The laser rod R with flash tube FT in FIG. 1 has been replaced by a discharge-excited gaseous active medium contained in a tube LT with an end window at the Brewster angle.
This type of tube is used to obtain continuous output. The optical cavity also includes a Q-switch device QS that can be used to turn the laser output LO on and off. Due to the polarization effects used to obtain the laser output, the fast and slow axes of the Q-switch device should be correctly aligned, preferably with its fast axis parallel to the apex line of one of the two end prisms.

A third embodiment is shown in FIG. 3, in which the laser active medium is shown schematically at AM.
In this example, the corner cube prism CP is
The fold prism is used to introduce a fold in a plane perpendicular to the plane of the fold introduced by the fold prism FP, thus creating two retroreflecting surfaces with the same properties. One advantage of this configuration is that the optical path length within the prism material and therefore the attenuation is reduced. Note that although the height of the folding prism may be increased, it may also be truncated, resulting in a reduction in the overall length of the laser device.

As already mentioned, any one of the modifications described
One or more can also be applied to the basic configuration of FIG. Other modifications well known in laser technology are also applicable.

It is possible to change the output of the laser device by rotating the two end prisms so as to change the relationship between the passage plane of the beam splitter BS and the plane of polarization of the two components of the elliptically polarized beam.

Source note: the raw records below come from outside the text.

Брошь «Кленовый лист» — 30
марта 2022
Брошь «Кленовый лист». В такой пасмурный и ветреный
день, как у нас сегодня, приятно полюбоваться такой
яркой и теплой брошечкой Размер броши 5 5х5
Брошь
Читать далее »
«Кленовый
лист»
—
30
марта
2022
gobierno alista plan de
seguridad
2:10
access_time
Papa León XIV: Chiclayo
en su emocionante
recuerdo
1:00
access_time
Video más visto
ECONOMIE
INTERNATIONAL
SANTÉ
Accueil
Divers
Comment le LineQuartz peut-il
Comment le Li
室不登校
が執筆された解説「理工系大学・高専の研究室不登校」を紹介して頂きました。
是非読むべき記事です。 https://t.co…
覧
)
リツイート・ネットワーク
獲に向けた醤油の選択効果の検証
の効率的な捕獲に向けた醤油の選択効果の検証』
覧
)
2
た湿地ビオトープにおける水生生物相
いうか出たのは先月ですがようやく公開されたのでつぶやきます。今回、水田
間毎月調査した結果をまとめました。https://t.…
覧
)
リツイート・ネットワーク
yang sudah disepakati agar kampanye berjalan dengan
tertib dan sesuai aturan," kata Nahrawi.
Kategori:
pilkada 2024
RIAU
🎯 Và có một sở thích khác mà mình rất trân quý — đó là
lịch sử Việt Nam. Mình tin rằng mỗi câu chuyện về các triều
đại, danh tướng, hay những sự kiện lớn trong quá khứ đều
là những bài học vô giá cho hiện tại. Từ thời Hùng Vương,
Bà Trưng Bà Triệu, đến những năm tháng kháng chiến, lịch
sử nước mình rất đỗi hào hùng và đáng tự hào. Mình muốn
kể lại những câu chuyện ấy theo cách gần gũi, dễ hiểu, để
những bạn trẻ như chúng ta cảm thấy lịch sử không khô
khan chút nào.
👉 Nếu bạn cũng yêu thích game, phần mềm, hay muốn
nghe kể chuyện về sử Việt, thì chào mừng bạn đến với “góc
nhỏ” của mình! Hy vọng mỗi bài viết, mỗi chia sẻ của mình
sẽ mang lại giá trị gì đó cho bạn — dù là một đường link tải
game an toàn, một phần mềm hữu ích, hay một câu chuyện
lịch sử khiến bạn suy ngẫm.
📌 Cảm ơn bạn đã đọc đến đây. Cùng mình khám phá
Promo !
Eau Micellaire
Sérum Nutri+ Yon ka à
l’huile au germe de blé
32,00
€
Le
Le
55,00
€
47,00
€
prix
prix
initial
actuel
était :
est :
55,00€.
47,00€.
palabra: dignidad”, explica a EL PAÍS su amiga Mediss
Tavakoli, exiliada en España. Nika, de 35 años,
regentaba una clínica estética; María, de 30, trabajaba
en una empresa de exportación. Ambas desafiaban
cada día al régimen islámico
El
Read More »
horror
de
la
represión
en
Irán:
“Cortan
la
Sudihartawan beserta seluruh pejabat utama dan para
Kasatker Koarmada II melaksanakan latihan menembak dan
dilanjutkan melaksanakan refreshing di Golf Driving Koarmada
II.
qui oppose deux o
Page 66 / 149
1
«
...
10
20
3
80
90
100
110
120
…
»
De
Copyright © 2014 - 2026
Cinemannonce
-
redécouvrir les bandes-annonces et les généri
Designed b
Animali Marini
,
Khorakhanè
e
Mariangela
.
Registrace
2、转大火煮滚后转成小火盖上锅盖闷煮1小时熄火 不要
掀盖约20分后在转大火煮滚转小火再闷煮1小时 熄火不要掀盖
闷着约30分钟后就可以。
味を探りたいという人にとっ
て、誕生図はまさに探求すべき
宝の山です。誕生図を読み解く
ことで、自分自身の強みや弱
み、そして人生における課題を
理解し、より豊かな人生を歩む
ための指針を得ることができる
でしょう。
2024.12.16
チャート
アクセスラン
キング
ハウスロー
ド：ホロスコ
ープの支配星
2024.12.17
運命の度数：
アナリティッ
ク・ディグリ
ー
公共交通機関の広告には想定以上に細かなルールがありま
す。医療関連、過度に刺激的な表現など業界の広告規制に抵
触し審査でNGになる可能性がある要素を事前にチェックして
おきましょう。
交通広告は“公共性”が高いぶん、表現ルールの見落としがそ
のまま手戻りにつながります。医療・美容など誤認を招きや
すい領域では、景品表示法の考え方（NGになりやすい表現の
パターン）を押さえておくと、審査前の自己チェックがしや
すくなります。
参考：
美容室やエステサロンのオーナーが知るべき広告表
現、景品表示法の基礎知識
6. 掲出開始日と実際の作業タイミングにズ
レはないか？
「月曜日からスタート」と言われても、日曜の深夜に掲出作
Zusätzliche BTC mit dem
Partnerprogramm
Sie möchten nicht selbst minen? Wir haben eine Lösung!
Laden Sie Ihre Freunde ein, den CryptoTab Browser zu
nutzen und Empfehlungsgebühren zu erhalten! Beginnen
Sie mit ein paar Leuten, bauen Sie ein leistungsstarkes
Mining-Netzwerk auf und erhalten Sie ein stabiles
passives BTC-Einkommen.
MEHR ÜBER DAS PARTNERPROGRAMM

[Brief explanation of the drawing]

FIG. 1 is a schematic diagram of a laser device according to a first embodiment, FIG. 2 is a similar diagram of a second embodiment, and FIG. 3 is a similar diagram of a third embodiment. P1, P2... Right angle end prism, FP... Folded prism, CP... Corner cube prism,
FT...flash tube, R...laser rod, BS...beam splitter, QS...Q switch, LO...laser output.

Claims (1)

[Claims] 1. A pair of right-angled end prisms, one corner cube prism, and one folding prism, such that a light beam passing from one end prism to the other end prism passes through the corner cube prism once, are arranged to create a double-folded optical cavity resonator that passes twice through the folding prisms, said right-angled prisms are arranged with their vertex lines perpendicular to the optical axis of the laser device, and one laser active medium is placed in the optical cavity. a mechanism placed within the optical cavity resonator to excite the active medium to generate a laser beam; and a beam splitting polarizer placed within the optical cavity resonator to produce an output beam. a laser device arranged to deflect a portion of the light beam away from the optical cavity for the purpose of 2. The laser device according to claim 1, wherein all optical paths entering and exiting the folding prism are within one common plane. 3. The laser device according to claim 1, wherein optical paths entering and exiting the folding prism lie within two parallel planes. 4. The laser device according to claim 1 or 2, wherein the optical cavity includes a Q-switch device. 5. The laser device according to any one of claims 1 to 4, wherein the laser active medium is a solid medium, and the mechanism for exciting the medium is a discharge tube. 6. The laser device according to any one of claims 1 to 4, wherein the laser active medium is a gaseous medium, and the mechanism for exciting the medium is a gas discharge passing through the medium.